Радиста ключевого резидента Абвера в городе Ленинграде господина Смирницкого взяли прямо на улице. Удар в «душу» в исполнении капитана Гринкевича оказался идеальным.
Яков Гринкевич не выглядит силачом. По сравнению с тем же «Лето» бывший командир разведроты вообще смотрится заморенным задохликом, но у человека, почти три года прослужившего в дивизионной разведке и оставшегося в живых, развиваются весьма специфические навыки, которые он сразу же и продемонстриоровал.
– Что же ты долбишь, Гринкевич, как по колонне Исаакия? – возмущенно проскрипел ординарец «Лето».
Интонации голоса старого опытного фронтового разведчика подчас передать невозможно. В этих интонациях и презрение, и сквалыжность, и откровенная жадность, и ирония, и необъятное море сарказма. В зависимости от обстоятельств и развития ситуации «Михалыч», мгновенно сориентировавшись, выдает такие перлы, что можно заслушаться, предварительно вывалив собственную челюсть к себе на колени.
– Это колонна даже не поморщится – она мраморная, а человек мягонький! Нежней же надо!
Вот ты скажи мне, как «Лето» теперь допрашивать его будет? – Отловив, раздев и привязав радиста к креслу в его собственном полуподвале, мы прослушивали оригинальный «глумеж» в сольном исполнении от «Михалыча».

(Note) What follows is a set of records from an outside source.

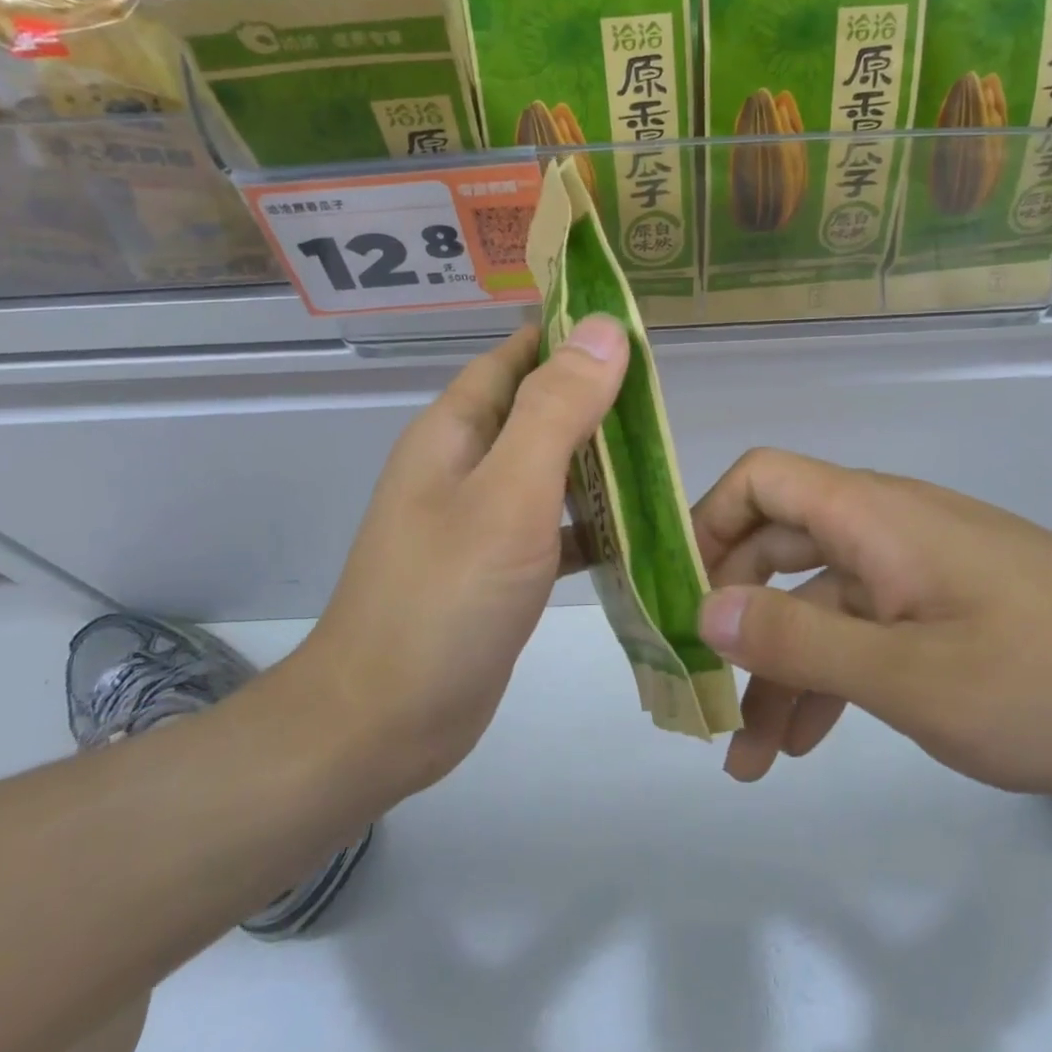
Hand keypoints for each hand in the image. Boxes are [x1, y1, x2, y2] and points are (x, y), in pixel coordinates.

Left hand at [278, 318, 628, 804]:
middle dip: (598, 399)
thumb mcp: (509, 493)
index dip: (573, 336)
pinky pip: (553, 525)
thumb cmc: (446, 598)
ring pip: (550, 468)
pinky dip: (591, 521)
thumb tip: (601, 328)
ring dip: (600, 459)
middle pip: (539, 409)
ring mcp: (479, 518)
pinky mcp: (497, 567)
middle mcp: (465, 464)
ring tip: (664, 455)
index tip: (640, 333)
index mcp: (457, 429)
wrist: (384, 722)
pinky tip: (638, 531)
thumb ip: (557, 409)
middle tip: (667, 401)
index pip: (519, 355)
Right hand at [691, 450, 1051, 796]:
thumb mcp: (916, 676)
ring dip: (776, 668)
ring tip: (744, 756)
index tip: (678, 598)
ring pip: (815, 603)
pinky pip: (860, 632)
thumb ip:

Капитан Гринкевич в такой постановке еще не участвовал и реагировал вполн естественно: хмурился, не понимая, что он опять сделал не так. «Михалыч» периодически достает капитана своими придирками, и бедняга Гринкевич далеко не всегда понимает, как себя вести в той или иной ситуации.
– «Лето» ведь обычно со своих японских хитростей допрос начинает. Вот в прошлый раз гланды через задницу доставал! Весь кровью и дерьмом забрызгался. А доволен-то как был! – «Михалыч» в восхищении причмокнул губами и закатил глаза, а капитан разведроты побледнел.
Все же высшее образование у Гринкевича есть. Местное, правда, но где находятся гланды, капитан знает и теперь озадаченно хмурится, прикидывая, как такое вообще возможно. Про радиста, слушающего этот монолог, и говорить нечего – такое впечатление, что он готов был хлопнуться в обморок.